Proposal for a new I/O library design

Tomasz Zielonka t.zielonka@students.mimuw.edu.pl
Mon, 28 Jul 2003 19:29:42 +0200


On Mon, Jul 28, 2003 at 12:56:04PM -0500, Tim Sweeney wrote:
> Ben,
> 
> I live in a different universe, but over here I prefer to represent files
> purely as memory-mapped objects.  In this view, there is no difference
> between a read-only file and an immutable array of bytes (a byte being a
> natural number between 0 to 255).  A read-write file is then equivalant to a
> mutable array (or a reference to a mutable array on a heap) of the same.
> Treating these all as heap references tends to be cleaner, because you can
> compare the references for equality, which is significant even for read-only
> files, because two files which contain the same exact data are not
> necessarily the same file, whereas opening the same file in two different
> places should result in equal references.
>
> [...]
> 
> In this manner, it's possible to get rid of all remnants of Unix-like
> streams from a language's IO interface.

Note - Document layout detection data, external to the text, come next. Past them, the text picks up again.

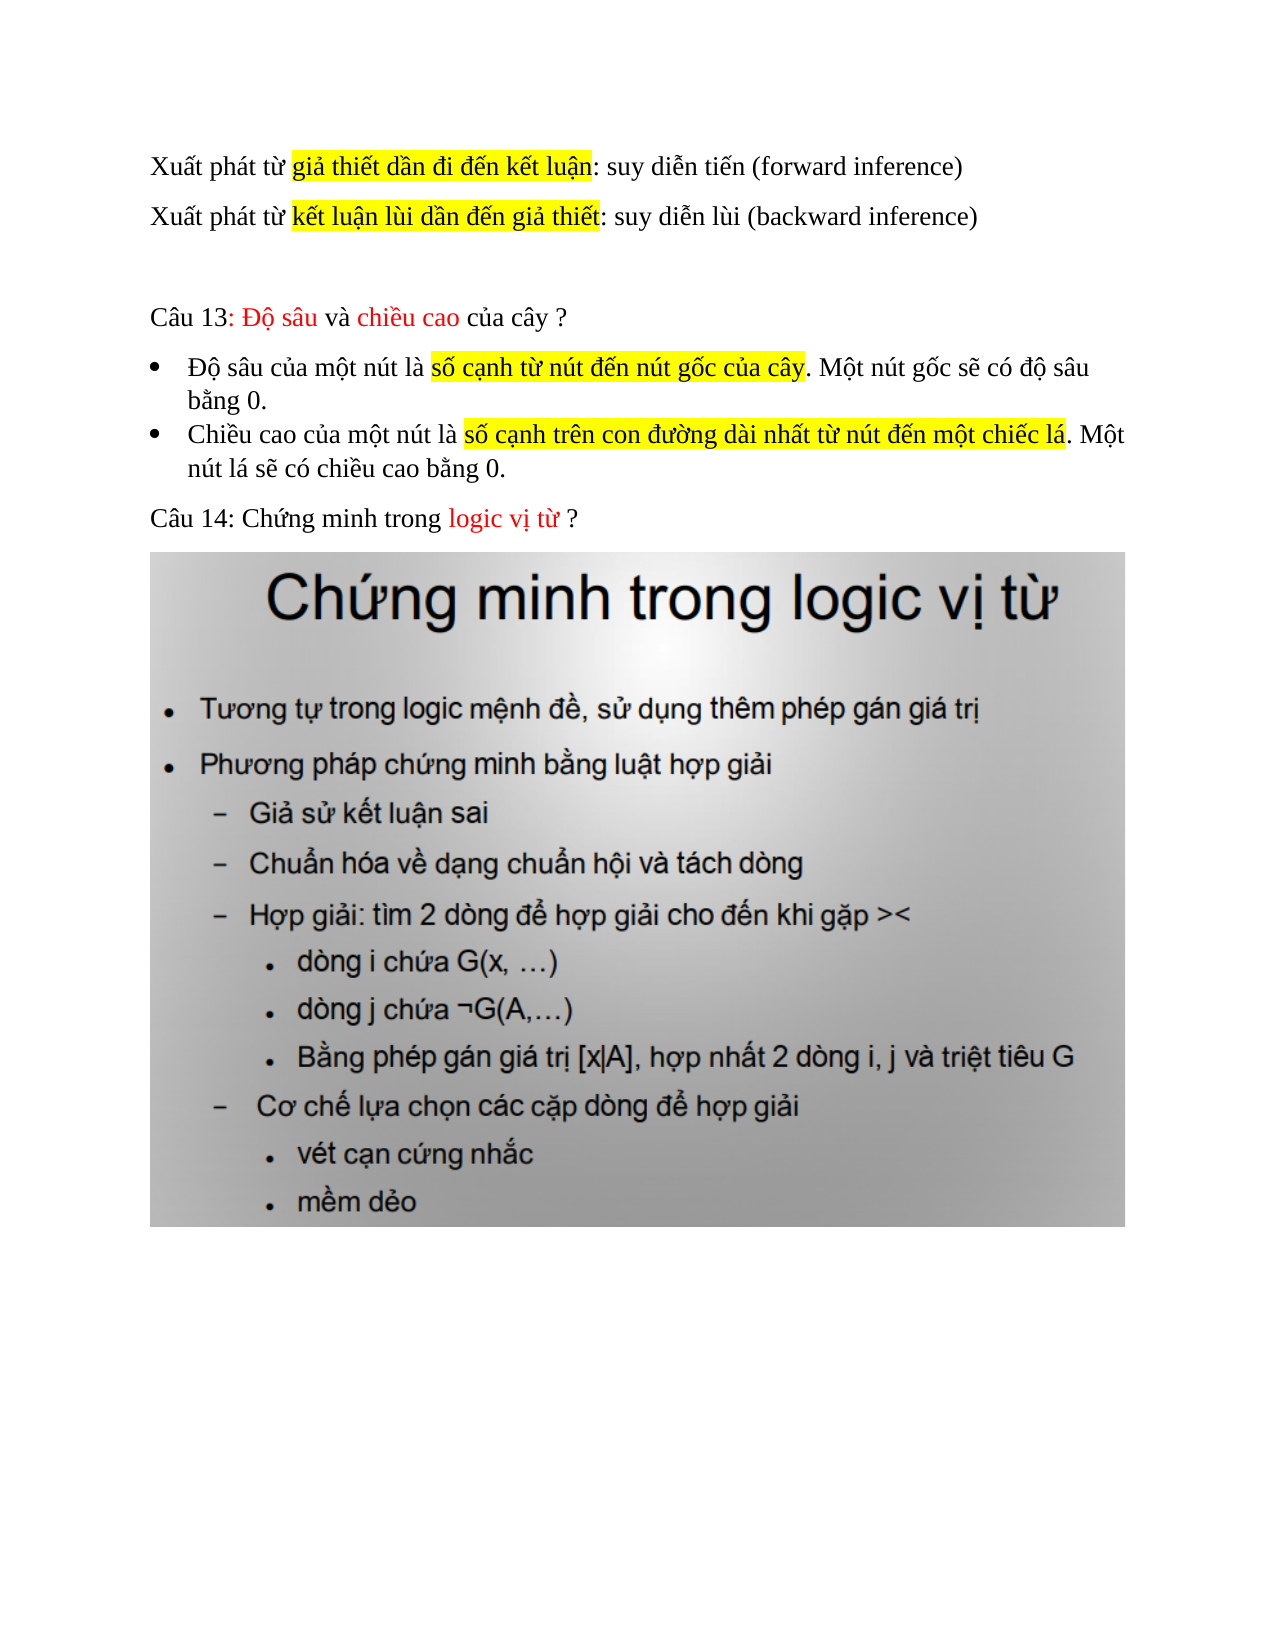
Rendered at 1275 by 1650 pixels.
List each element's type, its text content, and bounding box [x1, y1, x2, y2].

text Câu 14: Chứng minh trong logic vị từ ? [150, 502, 1125, 533]
text Xuất phát từ kết luận lùi dần đến giả thiết: suy diễn lùi (backward inference) [150, 200, 292, 231]
picture [150, 552, 1125, 1227]
text Câu 13: Độ sâu và chiều cao của cây ? [150, 301, 1125, 332]
list Chiều cao của một nút là số cạnh trên con đường dài nhất từ nút đến một chiếc lá. Một nút lá sẽ có chiều cao bằng 0. [150, 418, 1125, 483]
text Xuất phát từ giả thiết dần đi đến kết luận: suy diễn tiến (forward inference) [150, 150, 292, 181]
text Xuất phát từ giả thiết dần đi đến kết luận: suy diễn tiến (forward inference) [592, 150, 1125, 181]
text Xuất phát từ kết luận lùi dần đến giả thiết: suy diễn lùi (backward inference) [600, 200, 1125, 231]
list Độ sâu của một nút là số cạnh từ nút đến nút gốc của cây. Một nút gốc sẽ có độ sâu bằng 0. [150, 351, 1125, 416]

You certainly can't always mmap the whole file into memory at once (on a
32-bit architecture at least), because:
1) there are files that won't fit into 32-bit address space
2) ... and usually you don't have the whole address space for you. I
    mean there are mmaped libraries, stack, allocated memory, etc. so the
    address space can be somewhat fragmented.
3) after mmaping many big files (each fitting into 32-bit address space)
    you can run out of address space

I've been bitten by all this problems and now I mmap my files in parts,
mapping and unmapping them as needed. It can be done, but it is no
longer that simple.

> -Tim

Best regards,
Tom

-- 
.signature: Too many levels of symbolic links